## [Task]
Reproduce every line of the data that follows, character for character and in the same order.

*** Source records ***

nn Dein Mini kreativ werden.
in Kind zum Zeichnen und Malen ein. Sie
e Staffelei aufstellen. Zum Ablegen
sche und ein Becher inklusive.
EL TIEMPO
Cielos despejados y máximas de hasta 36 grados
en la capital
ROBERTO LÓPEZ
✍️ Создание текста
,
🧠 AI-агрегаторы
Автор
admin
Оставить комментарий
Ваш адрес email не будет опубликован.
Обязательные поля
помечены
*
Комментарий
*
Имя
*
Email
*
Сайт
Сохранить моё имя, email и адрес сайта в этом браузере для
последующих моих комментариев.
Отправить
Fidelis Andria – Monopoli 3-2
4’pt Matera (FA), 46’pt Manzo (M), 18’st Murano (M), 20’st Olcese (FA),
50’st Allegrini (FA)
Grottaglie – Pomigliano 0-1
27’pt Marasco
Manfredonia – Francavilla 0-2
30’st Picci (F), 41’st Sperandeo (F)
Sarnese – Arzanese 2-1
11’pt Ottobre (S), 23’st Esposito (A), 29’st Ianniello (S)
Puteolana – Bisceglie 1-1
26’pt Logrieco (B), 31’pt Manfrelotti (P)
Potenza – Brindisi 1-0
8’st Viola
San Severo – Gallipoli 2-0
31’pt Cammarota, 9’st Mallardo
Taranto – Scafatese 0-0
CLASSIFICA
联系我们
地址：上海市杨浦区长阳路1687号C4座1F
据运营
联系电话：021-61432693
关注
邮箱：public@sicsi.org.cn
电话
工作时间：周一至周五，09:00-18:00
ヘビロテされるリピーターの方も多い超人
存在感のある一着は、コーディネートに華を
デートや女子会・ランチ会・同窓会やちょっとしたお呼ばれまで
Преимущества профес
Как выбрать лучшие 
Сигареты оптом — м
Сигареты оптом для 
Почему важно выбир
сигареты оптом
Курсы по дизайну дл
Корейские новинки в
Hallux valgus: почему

***

## [Exercise response]
nn Dein Mini kreativ werden.
in Kind zum Zeichnen und Malen ein. Sie
e Staffelei aufstellen. Zum Ablegen
sche und ein Becher inklusive.
EL TIEMPO
Cielos despejados y máximas de hasta 36 grados
en la capital
ROBERTO LÓPEZ
✍️ Создание текста
,
🧠 AI-агрегаторы
Автор
admin
Оставить комментарий
Ваш адрес email не будет опубликован.
Обязательные поля
помечены
*
Комментарий
*
Имя
*
Email
*
Сайт
Сохранить моё имя, email и адрес сайта в этом браузере для
последующих моих комментариев.
Отправить
Fidelis Andria – Monopoli 3-2
4’pt Matera (FA), 46’pt Manzo (M), 18’st Murano (M), 20’st Olcese (FA),
50’st Allegrini (FA)
Grottaglie – Pomigliano 0-1
27’pt Marasco
Manfredonia – Francavilla 0-2
30’st Picci (F), 41’st Sperandeo (F)
Sarnese – Arzanese 2-1
11’pt Ottobre (S), 23’st Esposito (A), 29’st Ianniello (S)
Puteolana – Bisceglie 1-1
26’pt Logrieco (B), 31’pt Manfrelotti (P)
Potenza – Brindisi 1-0
8’st Viola
San Severo – Gallipoli 2-0
31’pt Cammarota, 9’st Mallardo
Taranto – Scafatese 0-0
CLASSIFICA
联系我们
地址：上海市杨浦区长阳路1687号C4座1F
据运营
联系电话：021-61432693
关注
邮箱：public@sicsi.org.cn
电话
工作时间：周一至周五，09:00-18:00
ヘビロテされるリピーターの方も多い超人
存在感のある一着は、コーディネートに華を
デートや女子会・ランチ会・同窓会やちょっとしたお呼ばれまで
Преимущества профес
Как выбрать лучшие 
Сигареты оптом — м
Сигареты оптом для 
Почему важно выбир
сигареты оптом
Курсы по дизайну дл
Корейские новинки в
Hallux valgus: почему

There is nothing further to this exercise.